Ter e manter um filho


Ter e manter um filho custa caro, segundo reportagens em revistas, jornais, etc. Nelas, há contas, inclusive, que apontam valores que a presença de um filho acrescenta ao orçamento da família. E isso se estende por uns 20 anos, mais ou menos. Ou mais, muitas vezes bem mais.

No mundo do consumo, o valor financeiro das coisas é que está em questão. Por isso, quando alguém planeja ter um filho, considera primeira e antecipadamente o custo financeiro dele para, então, se preparar, se planejar. Ou postergar ou até mesmo desistir.

Quem não conhece mulheres e homens que fazem ou já fizeram um tremendo sacrifício financeiro em nome do filho?

Festas de aniversário com direito a recreacionistas, bufês, lembrancinhas etc.; viagens ao exterior; calçados ou roupas caras porque da moda; brinquedos e traquitanas tecnológicas de última geração; e mais: carro, escola, cursos extracurriculares, altas mesadas, aprendizado de língua estrangeira no exterior etc.

Quase nada disso podemos considerar como absolutamente necessário, mas tudo é, certamente, altamente desejado pelo filho ou pelos anseios dos pais em relação ao filho.

A lista é enorme e não para por aí. Os filhos querem, querem, querem, querem sempre mais. Nunca estão satisfeitos.

E os pais trabalham, trabalham, trabalham cada vez mais para ganhar mais e, assim, tentar satisfazer as necessidades e os caprichos do filho, que quase sempre custam bem caro.

Conheço mães e pais que fizeram financiamentos, parcelaram uma grande quantia de dinheiro em inúmeras prestações, abdicaram de gastos pessoais, tudo para dar ao filho um "book" ou um belo "look".

Há também os que fazem esses gastos para garantir seu próprio sossego. Afinal, a criançada e a moçada aprenderam muito bem como lutar para conseguir o que querem, não é verdade?

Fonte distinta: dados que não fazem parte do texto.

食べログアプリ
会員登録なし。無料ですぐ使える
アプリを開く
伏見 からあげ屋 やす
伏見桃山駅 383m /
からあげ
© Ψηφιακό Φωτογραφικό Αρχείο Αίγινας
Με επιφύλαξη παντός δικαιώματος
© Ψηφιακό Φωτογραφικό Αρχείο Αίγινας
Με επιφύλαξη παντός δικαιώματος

Mas, há outros tipos de sacrifício que os pais faziam pelos filhos e eles foram, quase todos, substituídos pelo sacrifício financeiro. Uma cena do filme "Billy Elliot" mostra um desses tipos de sacrifício.

O filme se passa em uma pequena cidade da Inglaterra nos anos 80. O protagonista é um garoto de 11 anos que se apaixona pelo balé, mas seu pai, um trabalhador comprometido com o movimento grevista dos mineiros, não aceita a escolha do filho até o momento em que se dá conta da possibilidade de o garoto ter uma vida melhor que a sua, dedicando-se ao balé.

É nesse momento que ele sacrifica suas convicções --ideológicas e trabalhistas--, deixa de honrar a greve da qual participava ativamente para possibilitar ao filho a busca de seu sonho.

Sim, ter e manter um filho custa caro, mas não vamos considerar agora o custo financeiro da questão. Vamos considerar o custo pessoal.

Ter um filho custa horas de sono e muitas preocupações; custa mudanças de vida temporárias e renúncias; custa a necessidade de disponibilidade pessoal constante; custa abdicar de sonhos e projetos; custa paciência quando ela já se foi, custa perseverança mesmo quando cansados, e muito mais.

É: realmente, ter filho custa bem caro, mas para se ter uma ideia aproximada desse custo, precisamos deixar de priorizar o custo financeiro que o filho acarreta.

O verdadeiro custo, este não pode ser colocado em números porque é pessoal. Mas é certo que esse custo sempre é alto, mesmo quando não reconhecemos isso. 

Rosely Sayão – psicóloga, consultora em educação, é colunista do jornal Folha de São Paulo, autora entre outros do livro “família: modos de usar”.